- **Try it**
Tell how many lines in the data contain the word "linejoin", and leave out everything else.

- **Recorded data**
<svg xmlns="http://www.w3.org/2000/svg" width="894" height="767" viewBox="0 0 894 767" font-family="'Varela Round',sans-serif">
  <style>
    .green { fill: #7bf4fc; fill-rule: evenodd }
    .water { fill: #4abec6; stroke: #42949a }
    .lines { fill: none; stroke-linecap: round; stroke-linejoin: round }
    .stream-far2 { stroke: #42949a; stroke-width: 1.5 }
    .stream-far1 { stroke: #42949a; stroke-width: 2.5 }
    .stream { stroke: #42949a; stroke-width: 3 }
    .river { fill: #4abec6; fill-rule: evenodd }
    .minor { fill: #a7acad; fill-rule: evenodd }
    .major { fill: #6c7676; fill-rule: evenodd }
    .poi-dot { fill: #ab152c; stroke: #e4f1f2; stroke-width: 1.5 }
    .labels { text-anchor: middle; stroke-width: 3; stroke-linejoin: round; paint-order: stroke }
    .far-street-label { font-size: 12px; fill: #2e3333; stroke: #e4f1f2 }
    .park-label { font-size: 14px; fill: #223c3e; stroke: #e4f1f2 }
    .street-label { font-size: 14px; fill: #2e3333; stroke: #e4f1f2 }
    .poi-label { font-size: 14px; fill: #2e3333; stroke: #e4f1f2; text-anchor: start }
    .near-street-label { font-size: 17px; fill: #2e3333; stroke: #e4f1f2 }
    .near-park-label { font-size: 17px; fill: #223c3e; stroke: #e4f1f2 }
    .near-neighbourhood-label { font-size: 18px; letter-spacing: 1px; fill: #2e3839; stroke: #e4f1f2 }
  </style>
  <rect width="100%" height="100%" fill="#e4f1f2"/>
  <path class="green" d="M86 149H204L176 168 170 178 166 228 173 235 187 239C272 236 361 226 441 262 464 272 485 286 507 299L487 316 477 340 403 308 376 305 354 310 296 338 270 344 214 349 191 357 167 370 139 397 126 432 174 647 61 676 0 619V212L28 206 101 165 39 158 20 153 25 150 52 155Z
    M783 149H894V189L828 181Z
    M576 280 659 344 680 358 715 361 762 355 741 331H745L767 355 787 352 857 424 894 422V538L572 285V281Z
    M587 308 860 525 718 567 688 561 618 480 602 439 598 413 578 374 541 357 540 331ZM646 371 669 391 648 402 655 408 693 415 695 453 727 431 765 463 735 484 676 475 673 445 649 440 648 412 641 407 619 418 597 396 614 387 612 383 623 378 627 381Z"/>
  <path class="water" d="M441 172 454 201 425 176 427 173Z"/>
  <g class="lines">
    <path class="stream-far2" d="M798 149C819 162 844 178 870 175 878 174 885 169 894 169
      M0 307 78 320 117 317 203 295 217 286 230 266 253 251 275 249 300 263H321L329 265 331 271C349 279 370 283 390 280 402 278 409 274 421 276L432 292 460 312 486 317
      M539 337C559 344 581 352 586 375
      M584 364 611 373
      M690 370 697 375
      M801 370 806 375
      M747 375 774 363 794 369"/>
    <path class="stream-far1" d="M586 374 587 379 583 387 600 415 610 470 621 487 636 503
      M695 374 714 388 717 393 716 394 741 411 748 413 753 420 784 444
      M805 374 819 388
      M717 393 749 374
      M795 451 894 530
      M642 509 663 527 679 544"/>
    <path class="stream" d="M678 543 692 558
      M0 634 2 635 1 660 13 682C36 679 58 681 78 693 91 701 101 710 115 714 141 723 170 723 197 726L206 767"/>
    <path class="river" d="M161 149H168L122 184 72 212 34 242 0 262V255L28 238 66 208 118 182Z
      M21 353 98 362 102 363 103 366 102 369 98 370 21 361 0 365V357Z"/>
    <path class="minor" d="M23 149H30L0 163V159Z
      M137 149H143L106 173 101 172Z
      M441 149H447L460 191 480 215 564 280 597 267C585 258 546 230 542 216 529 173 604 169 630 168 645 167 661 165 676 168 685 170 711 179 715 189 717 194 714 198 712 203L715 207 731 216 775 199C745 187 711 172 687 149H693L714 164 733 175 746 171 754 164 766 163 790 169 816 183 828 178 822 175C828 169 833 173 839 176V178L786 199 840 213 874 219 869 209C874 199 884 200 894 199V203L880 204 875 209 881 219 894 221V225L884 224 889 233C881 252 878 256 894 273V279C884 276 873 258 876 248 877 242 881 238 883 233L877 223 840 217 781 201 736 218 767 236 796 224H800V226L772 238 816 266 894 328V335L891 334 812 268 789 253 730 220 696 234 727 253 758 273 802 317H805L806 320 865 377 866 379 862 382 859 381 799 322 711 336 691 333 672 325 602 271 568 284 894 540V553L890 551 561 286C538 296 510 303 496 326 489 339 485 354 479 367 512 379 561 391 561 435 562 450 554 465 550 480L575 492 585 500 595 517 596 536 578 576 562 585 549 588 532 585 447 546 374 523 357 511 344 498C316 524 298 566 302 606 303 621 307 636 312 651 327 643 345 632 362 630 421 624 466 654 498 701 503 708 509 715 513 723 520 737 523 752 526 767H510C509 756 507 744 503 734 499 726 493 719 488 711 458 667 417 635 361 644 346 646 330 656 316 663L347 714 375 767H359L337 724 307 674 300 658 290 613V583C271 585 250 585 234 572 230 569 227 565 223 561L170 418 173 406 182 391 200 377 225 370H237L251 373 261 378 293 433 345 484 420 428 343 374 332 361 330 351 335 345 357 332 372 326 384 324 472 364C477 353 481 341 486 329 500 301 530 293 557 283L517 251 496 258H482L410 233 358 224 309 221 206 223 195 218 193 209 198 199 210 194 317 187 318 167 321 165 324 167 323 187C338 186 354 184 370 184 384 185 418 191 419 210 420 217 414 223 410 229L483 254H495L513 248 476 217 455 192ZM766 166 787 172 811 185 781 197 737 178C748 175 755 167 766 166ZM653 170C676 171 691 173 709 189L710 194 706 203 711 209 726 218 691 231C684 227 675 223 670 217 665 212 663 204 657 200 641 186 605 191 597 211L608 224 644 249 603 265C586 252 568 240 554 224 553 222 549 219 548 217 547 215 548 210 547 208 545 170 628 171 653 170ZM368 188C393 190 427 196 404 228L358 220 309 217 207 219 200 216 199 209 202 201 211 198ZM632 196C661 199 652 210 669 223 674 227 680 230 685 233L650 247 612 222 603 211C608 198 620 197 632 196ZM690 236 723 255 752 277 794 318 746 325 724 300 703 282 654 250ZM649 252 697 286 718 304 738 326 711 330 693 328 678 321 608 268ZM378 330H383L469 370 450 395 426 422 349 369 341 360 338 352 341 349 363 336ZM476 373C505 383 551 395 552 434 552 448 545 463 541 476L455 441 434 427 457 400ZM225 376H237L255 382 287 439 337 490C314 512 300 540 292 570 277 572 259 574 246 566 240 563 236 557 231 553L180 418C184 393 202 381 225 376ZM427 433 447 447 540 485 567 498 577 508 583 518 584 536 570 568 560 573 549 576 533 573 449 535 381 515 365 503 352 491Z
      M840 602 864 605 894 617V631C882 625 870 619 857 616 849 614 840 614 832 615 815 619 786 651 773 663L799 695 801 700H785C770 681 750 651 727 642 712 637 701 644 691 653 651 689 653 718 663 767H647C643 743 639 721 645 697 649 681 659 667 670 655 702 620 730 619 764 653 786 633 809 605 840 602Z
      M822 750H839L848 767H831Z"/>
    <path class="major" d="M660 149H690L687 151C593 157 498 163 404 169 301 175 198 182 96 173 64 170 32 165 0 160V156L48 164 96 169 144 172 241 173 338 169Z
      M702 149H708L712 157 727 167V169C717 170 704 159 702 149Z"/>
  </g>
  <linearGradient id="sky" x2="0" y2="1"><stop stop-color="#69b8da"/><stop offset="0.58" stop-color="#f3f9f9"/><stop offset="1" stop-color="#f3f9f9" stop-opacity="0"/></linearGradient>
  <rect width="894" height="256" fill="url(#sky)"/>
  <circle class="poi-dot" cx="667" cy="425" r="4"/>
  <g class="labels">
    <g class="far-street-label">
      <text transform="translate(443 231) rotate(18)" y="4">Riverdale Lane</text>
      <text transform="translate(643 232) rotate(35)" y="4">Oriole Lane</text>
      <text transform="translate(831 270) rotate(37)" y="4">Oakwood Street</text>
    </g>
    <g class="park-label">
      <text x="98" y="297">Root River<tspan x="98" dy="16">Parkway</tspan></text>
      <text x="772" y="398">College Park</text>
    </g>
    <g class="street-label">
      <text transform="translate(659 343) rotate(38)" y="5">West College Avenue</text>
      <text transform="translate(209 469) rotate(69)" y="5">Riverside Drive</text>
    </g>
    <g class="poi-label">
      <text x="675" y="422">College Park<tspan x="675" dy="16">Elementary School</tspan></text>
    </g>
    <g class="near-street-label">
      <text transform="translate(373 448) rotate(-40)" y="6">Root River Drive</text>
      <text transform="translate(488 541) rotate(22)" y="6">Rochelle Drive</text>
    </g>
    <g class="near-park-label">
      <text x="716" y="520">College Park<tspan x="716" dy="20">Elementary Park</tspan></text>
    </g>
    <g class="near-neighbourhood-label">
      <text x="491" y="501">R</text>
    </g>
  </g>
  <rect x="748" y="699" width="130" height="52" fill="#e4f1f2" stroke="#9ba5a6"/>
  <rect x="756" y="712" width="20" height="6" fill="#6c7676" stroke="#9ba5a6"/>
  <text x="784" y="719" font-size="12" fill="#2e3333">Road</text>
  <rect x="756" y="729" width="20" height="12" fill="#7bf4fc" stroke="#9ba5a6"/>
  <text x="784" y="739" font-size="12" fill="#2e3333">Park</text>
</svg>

- **Task solution**
2